Chris B. clearly enjoys his moment in the sun, and decides to bitch at all the people who have been meanie mean-means to him.

He chooses Blakely, his former partner, and Tony to go home. They weep with the intensity of someone about to be sent off to battle and climb into the limo of despair.

The three remaining couples are not even given a second to do the 10th jager bomb before they are summoned to the next challenge that will decide which two couples will head to the finale.

The limo pulls up to a theater. They see their names on the marquee. The saddest crowd of “fans” has gathered to greet them. I swear I’ve seen more people at a city council meeting on sewage. But the padders take it in stride and pretend they are actually celebrities.

In the theater, a bunch of old guys in wigs are playing instruments. It turns out it’s Knight Ranger. They launch into their seminal song “Sister Christian” while the contestants look drunkenly bewildered. It just shows that fame is a fleeting bitch, man. You’re on the top of the world in the 1980s, doing coke off a number of willing backsides. And then 30 years pass, and you’re performing for barely functioning reality TV contestants.

Each couple will perform the song “Sister Christian.” Knight Ranger will be the judges, and choose one couple as the winner. Each couple is given a vocal coach somehow connected to the show Glee, and 24 hours to practice. The practice session takes up the majority of the two hours. They are all predictably terrible.

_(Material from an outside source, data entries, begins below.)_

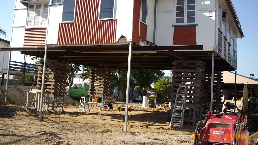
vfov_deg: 27.6
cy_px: 56
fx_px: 294
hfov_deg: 47.3
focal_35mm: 43
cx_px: 136
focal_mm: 6.2
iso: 80
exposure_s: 1/640
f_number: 2.8
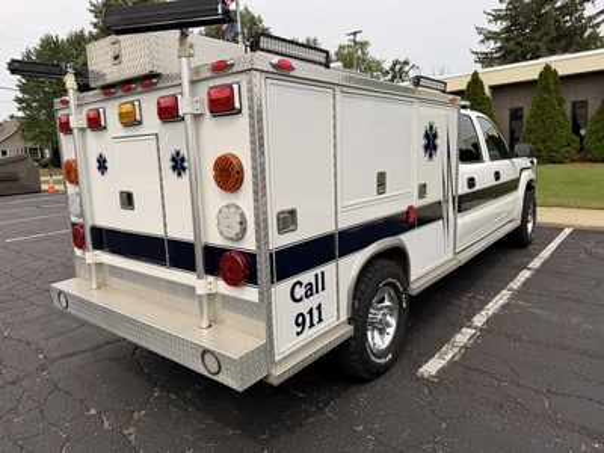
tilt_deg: -7.6
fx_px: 419
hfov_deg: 71.6
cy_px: 226
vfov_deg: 56.8
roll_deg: +4.9
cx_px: 302
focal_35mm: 24
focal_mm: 6.76
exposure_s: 1/4673
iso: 80
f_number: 1.78
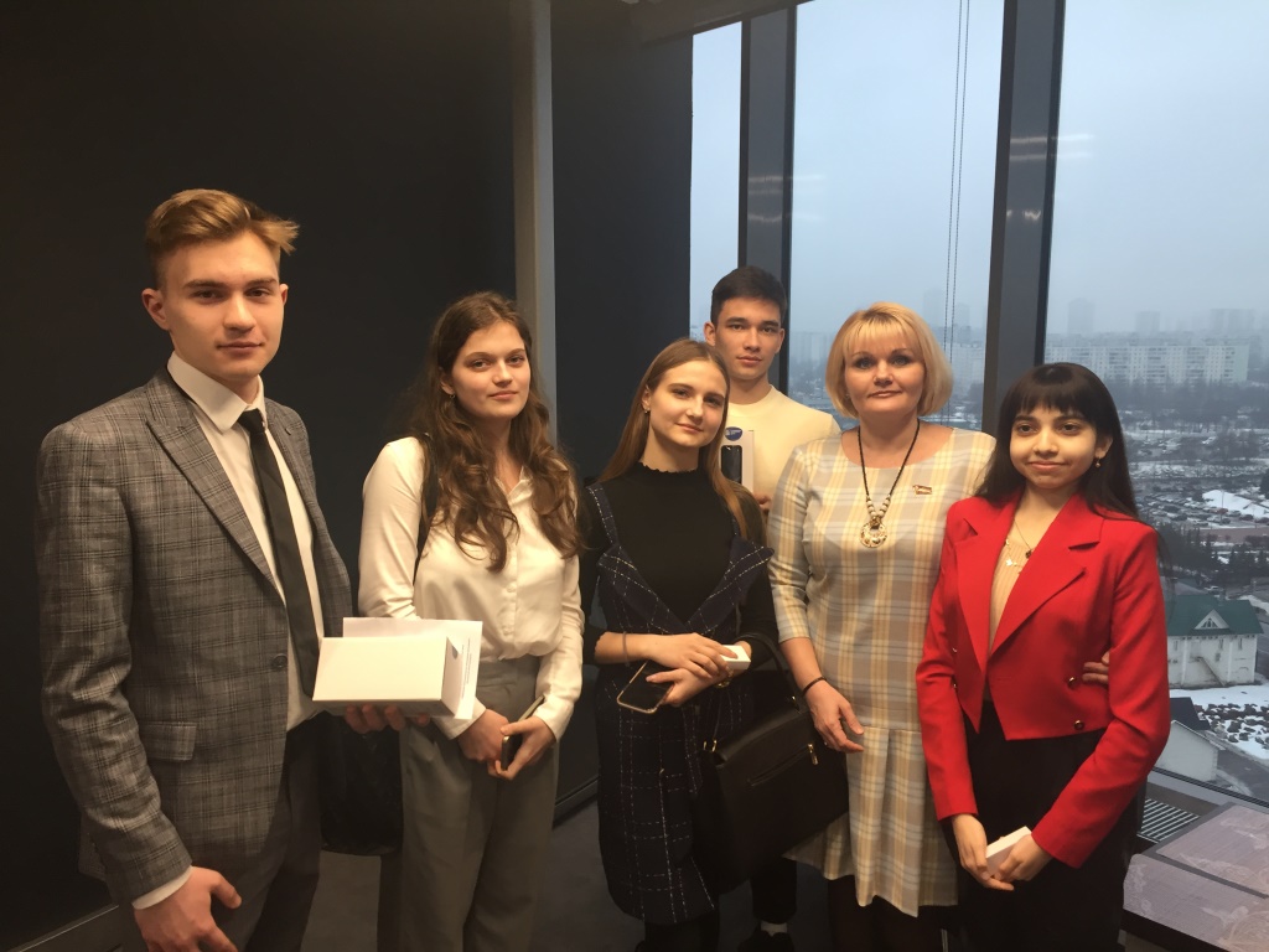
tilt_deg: -6.8
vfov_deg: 48.2
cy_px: 476
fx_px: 1063
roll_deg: -0.2
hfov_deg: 61.7
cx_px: 634
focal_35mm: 29
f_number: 2.2
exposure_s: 1/33
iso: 40
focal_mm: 4.15
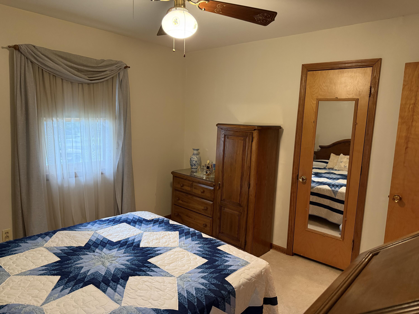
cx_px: 210
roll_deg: -1.7
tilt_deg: -7.6
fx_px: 291
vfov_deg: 56.8
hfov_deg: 71.6
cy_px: 157
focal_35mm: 24
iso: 640
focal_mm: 6.76
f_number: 1.78
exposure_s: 1/60
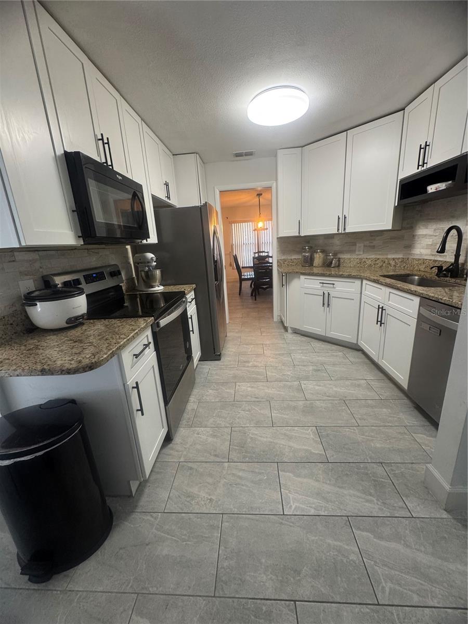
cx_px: 234
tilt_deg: -16.1
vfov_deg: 102.1
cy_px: 312
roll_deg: +3.8
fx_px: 252
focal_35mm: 14
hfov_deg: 85.7
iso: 200
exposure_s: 1/60
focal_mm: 2.22
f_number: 2.2
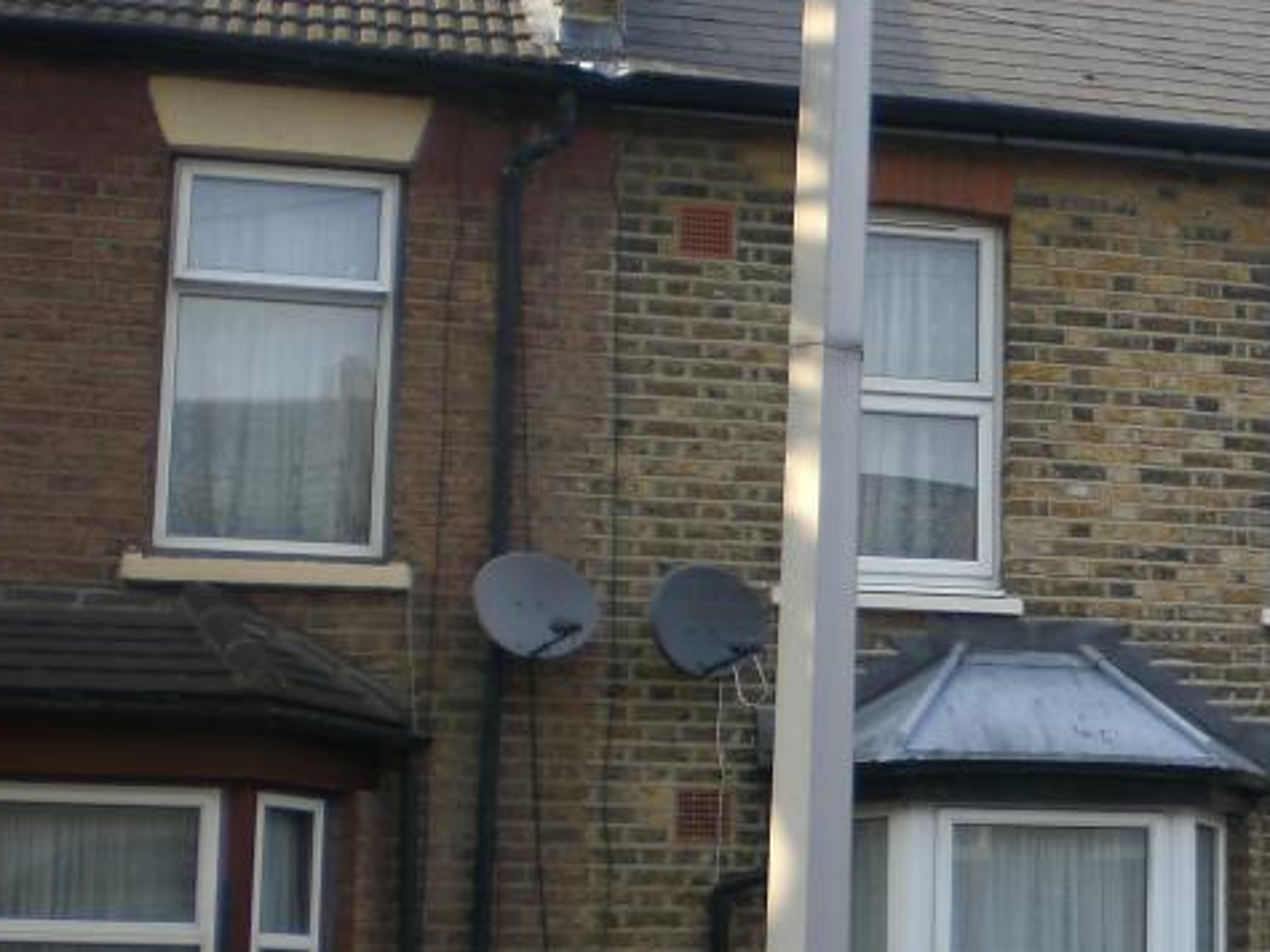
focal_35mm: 82
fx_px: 3008
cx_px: 1334
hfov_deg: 22.7
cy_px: 602
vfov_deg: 18.0
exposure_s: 1/250
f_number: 3.1
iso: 50
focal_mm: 6.3
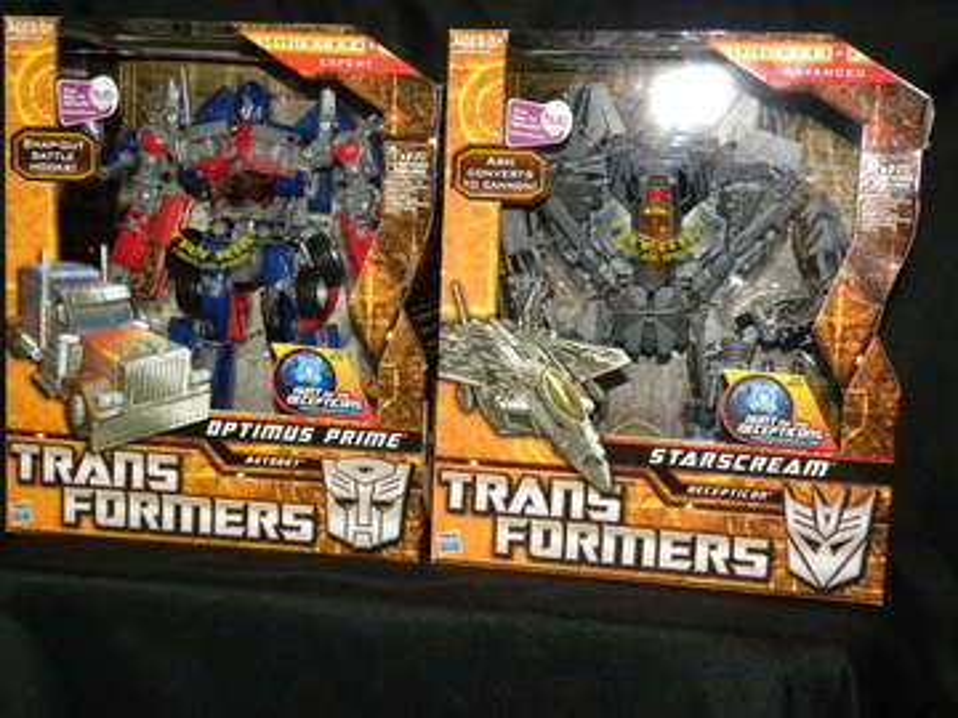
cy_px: 359
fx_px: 1273
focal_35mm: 46
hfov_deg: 41.2
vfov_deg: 31.5
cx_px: 479
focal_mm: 8.2
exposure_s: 1/30
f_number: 3.2
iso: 400
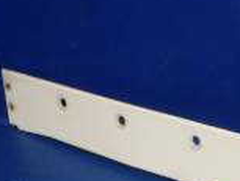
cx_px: 456
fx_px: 812
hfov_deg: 14.4
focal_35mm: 117
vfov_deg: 12.2
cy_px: 253
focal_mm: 5
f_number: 3.9
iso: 320
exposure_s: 1/30
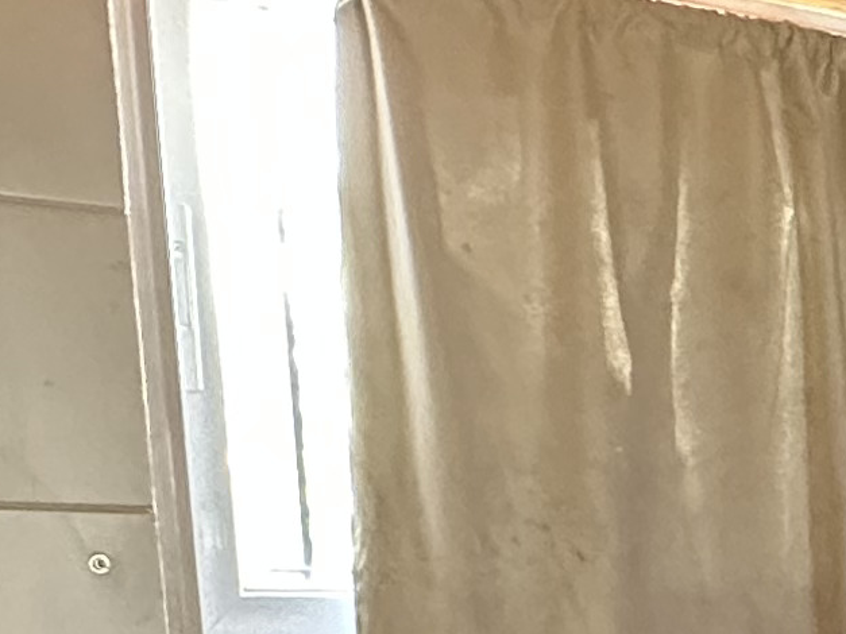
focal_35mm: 90
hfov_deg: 19.4
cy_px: 1036
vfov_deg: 14.9
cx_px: 1210
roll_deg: -0.3
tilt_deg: -9.9
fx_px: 2199
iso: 320
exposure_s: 1/50
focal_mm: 2.22
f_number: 2.2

Performance time. Rachel and Nick are first, and they’re terrible. They receive a standing ovation from the judges for some reason. The next group is Ed and Jaclyn, and they forget the words and keep asking for “do-overs” in drunken slurs. They then start dry humping.

Sarah and Chris B. are last. They are terrible, but know the lyrics. Sarah runs around the stage and then starts thrusting against the floor as if she were trying to thrust the last remaining dignity out of her body. The judges seem to dig it.

The judges pick Nick and Rachel for sucking the least so they will be heading to the finals. Sarah wins honorable mention for providing new mastubatory material for the judges. Nick and Rachel get to decide which couple will join them at the finale. Jaclyn says Rachel is her best friend so she knows she’s golden. Oh Jaclyn. Haven’t you ever read Aesop?Never count your genital sores before they hatch.

Nick convinces Rachel to pick Sarah and Chris B. since all the other contestants will vote on which couple will receive the $250,000. Everyone hates them, Nick reasons, so that will guarantee he and Rachel win.

At the final rose ceremony, Rachel breaks the bad news to her bestie. Jaclyn is pissed.

In the limo of sad, Jaclyn declares Rachel dead to her.

And that’s it. Aren’t you excited about the finale? Yeah, I’m not either.